Gather every line in the records below that contains the word "been" and copy each one out. Matches are case-sensitive.
Content starts
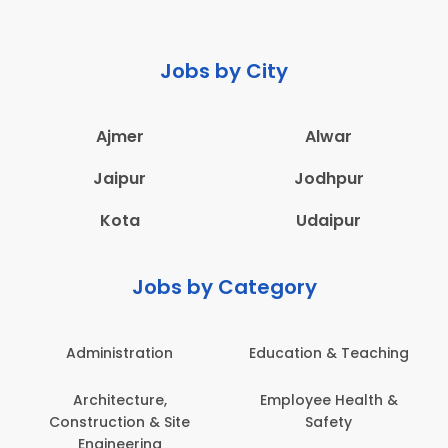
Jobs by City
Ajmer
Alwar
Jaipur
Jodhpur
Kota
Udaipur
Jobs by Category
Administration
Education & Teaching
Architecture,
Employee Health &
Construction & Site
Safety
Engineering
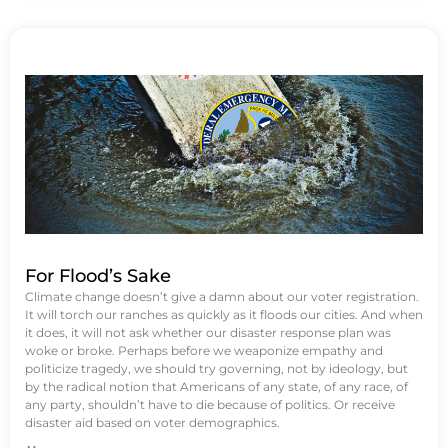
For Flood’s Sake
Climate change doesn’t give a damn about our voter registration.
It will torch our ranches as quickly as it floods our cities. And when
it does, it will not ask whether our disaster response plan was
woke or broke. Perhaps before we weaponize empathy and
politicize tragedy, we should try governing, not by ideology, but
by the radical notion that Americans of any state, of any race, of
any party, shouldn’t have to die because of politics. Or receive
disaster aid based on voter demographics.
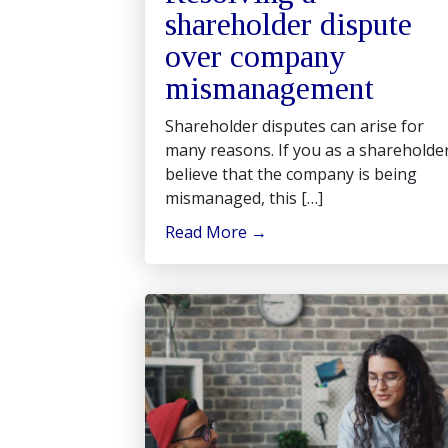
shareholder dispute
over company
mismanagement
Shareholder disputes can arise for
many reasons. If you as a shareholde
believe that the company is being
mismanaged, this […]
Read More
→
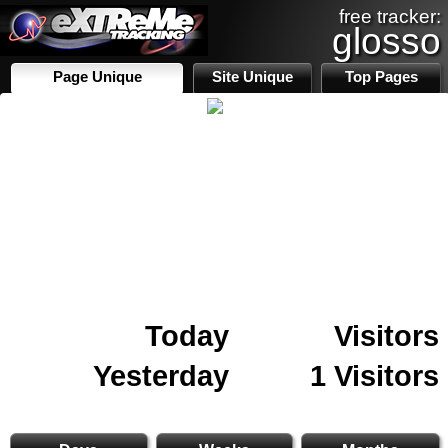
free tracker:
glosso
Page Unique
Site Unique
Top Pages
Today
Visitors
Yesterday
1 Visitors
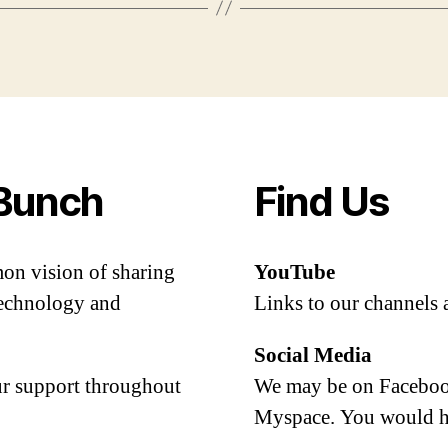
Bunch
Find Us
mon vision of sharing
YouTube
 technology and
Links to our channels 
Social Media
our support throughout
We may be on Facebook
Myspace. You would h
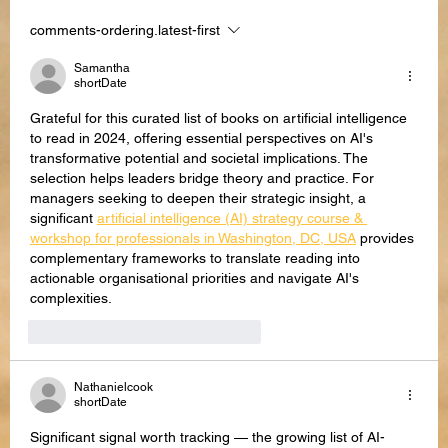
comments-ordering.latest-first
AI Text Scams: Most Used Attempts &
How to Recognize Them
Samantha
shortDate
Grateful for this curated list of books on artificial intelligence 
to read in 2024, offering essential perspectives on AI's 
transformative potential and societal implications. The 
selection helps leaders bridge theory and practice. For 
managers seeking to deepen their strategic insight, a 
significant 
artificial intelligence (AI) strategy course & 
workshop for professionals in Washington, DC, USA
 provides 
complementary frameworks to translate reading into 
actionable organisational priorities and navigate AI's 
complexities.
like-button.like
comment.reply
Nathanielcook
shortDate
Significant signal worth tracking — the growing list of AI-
Content ends
Content starts
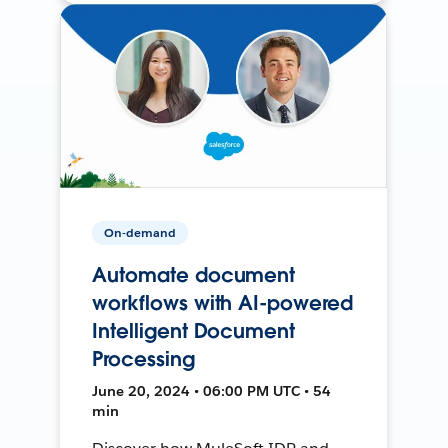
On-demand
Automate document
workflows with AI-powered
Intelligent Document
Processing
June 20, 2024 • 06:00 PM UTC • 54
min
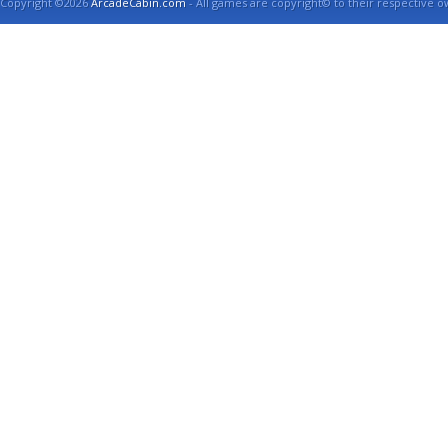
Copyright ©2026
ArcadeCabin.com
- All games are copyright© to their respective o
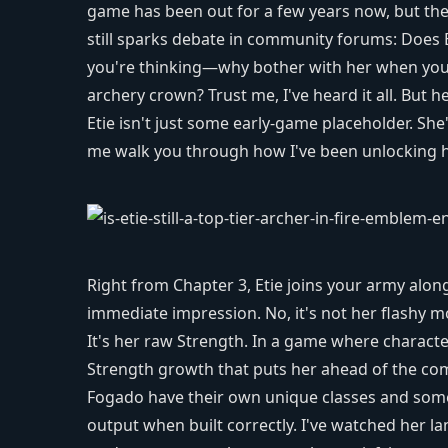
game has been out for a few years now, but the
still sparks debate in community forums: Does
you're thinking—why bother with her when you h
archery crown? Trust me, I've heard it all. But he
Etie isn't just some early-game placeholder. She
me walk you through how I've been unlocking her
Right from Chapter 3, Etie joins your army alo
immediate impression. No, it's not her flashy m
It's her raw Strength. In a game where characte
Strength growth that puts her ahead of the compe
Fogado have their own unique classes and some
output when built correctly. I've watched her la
Content ends
- Answer box:
game has been out for a few years now, but the
me walk you through how I've been unlocking her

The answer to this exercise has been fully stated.